H. W.


HAS EXECUTION BY HANGING BEEN SURVIVED?

(Vol. ix., p. 174.)

Two instances of criminals being restored to life after having been hanged are recorded, on good authority, to have occurred in this town. Henry of Knighton (who was a Canon of Leicester Abbey) relates in his Chronicle (col. 2627), under the year 1363, that—

"One Walter Wynkeburn having been hanged at Leicester, on the prosecution of Brother John Dingley, Master of Dalby, of the order of Knights Hospitallers, after having been taken down from the gallows as a dead man, was being carried to the cemetery of the Holy Sepulchre of Leicester, to be buried, began to revive in the cart, and was taken into the church of the Holy Sepulchre by an ecclesiastic, and there diligently guarded by this Leicester ecclesiastic to prevent his being seized for the purpose of being hanged a second time. To this man King Edward granted pardon in Leicester Abbey, and gave him a charter of pardon, thus saying in my hearing, 'Deus tibi dedit vitam, et nos dabimus tibi Cartam?"

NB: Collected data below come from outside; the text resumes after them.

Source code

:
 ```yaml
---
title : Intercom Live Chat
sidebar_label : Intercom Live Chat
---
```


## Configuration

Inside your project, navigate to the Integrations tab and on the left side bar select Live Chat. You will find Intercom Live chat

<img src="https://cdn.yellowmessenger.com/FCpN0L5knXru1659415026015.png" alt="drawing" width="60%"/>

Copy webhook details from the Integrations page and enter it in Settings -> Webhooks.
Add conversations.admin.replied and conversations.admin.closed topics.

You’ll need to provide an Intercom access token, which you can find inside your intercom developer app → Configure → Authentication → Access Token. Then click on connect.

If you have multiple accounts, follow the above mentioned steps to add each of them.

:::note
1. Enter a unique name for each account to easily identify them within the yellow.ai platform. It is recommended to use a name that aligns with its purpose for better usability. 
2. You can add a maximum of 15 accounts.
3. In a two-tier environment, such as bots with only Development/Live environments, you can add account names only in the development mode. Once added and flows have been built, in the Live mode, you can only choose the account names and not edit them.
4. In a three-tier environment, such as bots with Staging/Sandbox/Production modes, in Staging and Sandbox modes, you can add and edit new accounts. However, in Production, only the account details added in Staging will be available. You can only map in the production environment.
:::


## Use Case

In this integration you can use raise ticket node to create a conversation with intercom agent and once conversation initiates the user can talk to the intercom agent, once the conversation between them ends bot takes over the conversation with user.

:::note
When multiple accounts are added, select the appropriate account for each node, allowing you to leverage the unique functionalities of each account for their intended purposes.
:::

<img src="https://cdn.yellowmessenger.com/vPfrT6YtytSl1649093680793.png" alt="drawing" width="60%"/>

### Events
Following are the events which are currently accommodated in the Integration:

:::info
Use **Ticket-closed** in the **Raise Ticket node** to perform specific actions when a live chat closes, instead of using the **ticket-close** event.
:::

We learn, on the authority of a cotemporary record, preserved in the archives of this borough, and quoted in Thompson's History of Leicester, p. 110., that in June, 1313, Matthew of Enderby, a thief, was apprehended and imprisoned in the king's gaol at Leicester; and that being afterwards convicted, he was sentenced by Sir John Digby and Sir John Daungervill, the king's justices, to be hanged; that he was led to the gallows by the frankpledges of Birstall and Belgrave, and by them suspended; but on his body being taken down, and carried to the cemetery of St. John's Hospital for interment, he revived and was subsequently exiled. Three instances are narrated in Wanley's Wonders of Man, vol. i. pp. 125, 126., and another will be found in Seward's Spirit of Anecdote and Wit, vol. iii. p. 88., quoted from Gamble's Views of Society, &c. in the North of Ireland; whilst in vol. ii. p. 220. of the same work, another restoration to life is stated to have taken place in the dissecting-room of Professor Junker, of Halle: but I know not how far these last-mentioned anecdotes are susceptible of proof.

William Kelly.

Leicester.

There appears to be no reason to doubt the truth of individuals having survived execution by hanging.